Wednesday, January 21, 2009

Demand Shock

As you can see in this updated 5 minute bar chart of the e-minis the market has just reached a new high for the day on the day's highest volume bar but one. This together with the fact that the e-minis are trading above 825 resistance makes it likely we are seeing a demand shock. This means that the short term trend has turned upward once more. The shock began at the 820 level so the market should hold above there if my prognosis is to prove correct.
It is worth noting that this shock began at just about the same level as the last demand shock on January 15 which started from 821. This is a common phenomenon arising from the fact that the same people are responsible for both. And this observation makes it likely that this indeed is a demand shock, not just a deceptive rally.

4 comments:

Anonymous said...

Carl, I am a major wire house veteran FA and although I don't trade or advise clients to trade, I find your information from a technical viewpoint very valuable.
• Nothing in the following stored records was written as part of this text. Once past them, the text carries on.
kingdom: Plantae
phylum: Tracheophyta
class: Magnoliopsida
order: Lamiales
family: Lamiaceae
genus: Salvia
Thanks so much!

Anonymous said...

hey carl
for whats its worth there is a cycle low due by friday this week and a short term uptrend into feb 9th 13 th should be expected.
well knoww soon enough on monday
if your correct and my cycles still are working then we should see a strong rally next week .
yet ill say this we are still not out of the woods yet and new lows are possible into feb 27th or march 27th . after that period
my bias will be a bullish trend
into june aug 2009 .for now
ill keep the bullish bias into mid feb after that we will need to take a good look at the internals
and most likely take a bearish stance . lastly , new lows
will be a bullish set up .
the key will be how this market
acts from mid feb into mid to late march . that time period is where many bearish cycles end .
good luck
and ps always amazed at the
non sence some people post .
id take the 50 k bet yet ill guess
he dont have it .
good luck carl
joe

PM said...

Hi Carl,

It appears that the December lows will hold, as was hoped and expected. Yesterday may well have been the trading cycle low for the 6 to 8 week trading cycle. If so, then this means we now have a higher low than the low made in November. Lots of ifs, but providing this pattern remains, then we should now see a rally above the 900 level and then to 1000 after a brief sell off upon trading above 900.

The overall chart pattern suggests that the bottom is already in place. Time will tell.

Thanks.

Kindest regards,

PM

Ken said...

The Media loves Obama... they will report all the positive news they can. Even when things aren't right for #44, the media will give him a pass and heap praise on him! You don't think this won't change the market and the public psychology to"better times are here!"